In patients with heart failure, heart function improves and mortality is reduced significantly.
In patients with early kidney disease, it reduces progression of kidney disease.
Since glucose is increased in urine, risk of genital infection is increased. This can be prevented by drinking plenty of fluids.
Since there is loss of carbohydrate or glucose, very very rarely fat oxidation can cause ketoacidosis. This can be risky in insulin deficient patients.
Pioglitazone This is an old molecule, which has seen a lot of ups and downs.
This stimulate PPAR-gamma receptors-these in turn affect formation of certain proteins by genes (transcription). The proteins which are increased include glucose transporters (GLUTs) which we discussed are gates for glucose entry into muscle and other cells. Thus insulin is able to push more glucose inside cells. Pioglitazone is thus an insulin sensitiser. It has additional beneficial effects on fat metabolism.
It does not cause hypoglycaemia (unless given with sulfonylurea or insulin which we will talk about later)
It can cause weight gain.
It causes water retention. Water retention can be an issue in patients with heart failure and kidney failure where this molecule should be avoided,
It can cause bone loss in menopausal women.
Sulphonylureas (SUs)These molecules stimulate insulin secretion from pancreas, and effectively control blood glucose level.
Many SUs have become available for more than 80 years, but we now use mostly newer SUs because of their better safety profile.
The older SUs like glibenclamide (Daonil) have high risk go HYPOGLYCEMIA (Low blood glucose which we have discussed in details elsewhere). The newer molecules we use like Glimepiride (Amaryl, zoryl, GP, Azulix, Glimy…..) and Glibenclamide (Diamicron, Reclide, Cyblex, Glizid….) cause much less hypoglycaemia but the risk is there. That doesn’t mean that we cannot use these molecules, but once we are taking SU, we should monitor glucose weekly and try not to let glucose go below 90 or even 100mg/dl, depending on our individual risk of hypoglycaemia.

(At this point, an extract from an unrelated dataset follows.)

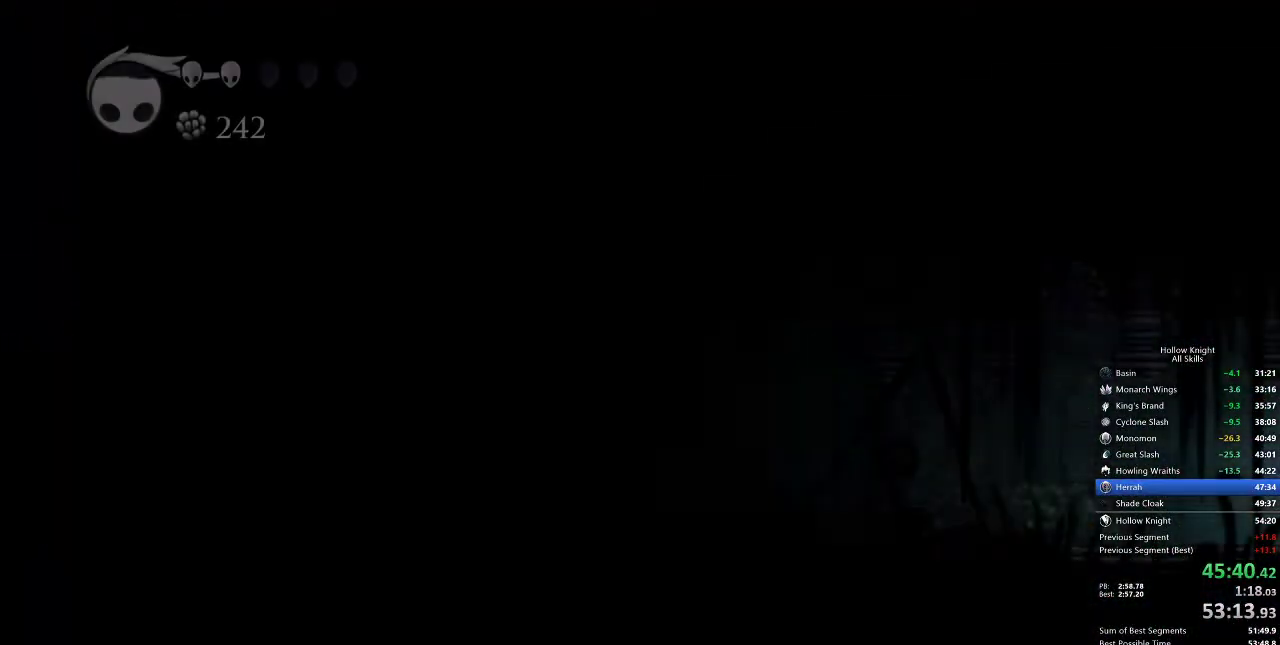
{"keys": [], "events": []}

The older SUs were also not safe for heart, whereas newer SUs are safe for heart and kidneys. However, we avoid using these in advanced kidney disease because of risk of low sugar.
These are costs effective medicines.
Alpha glucosidase inhibitors
These medicines reduce absorption of carbohydrates from the gut, hence reducing glucose levels after eating. These are especially effective if the carbohydrate content of meals is high.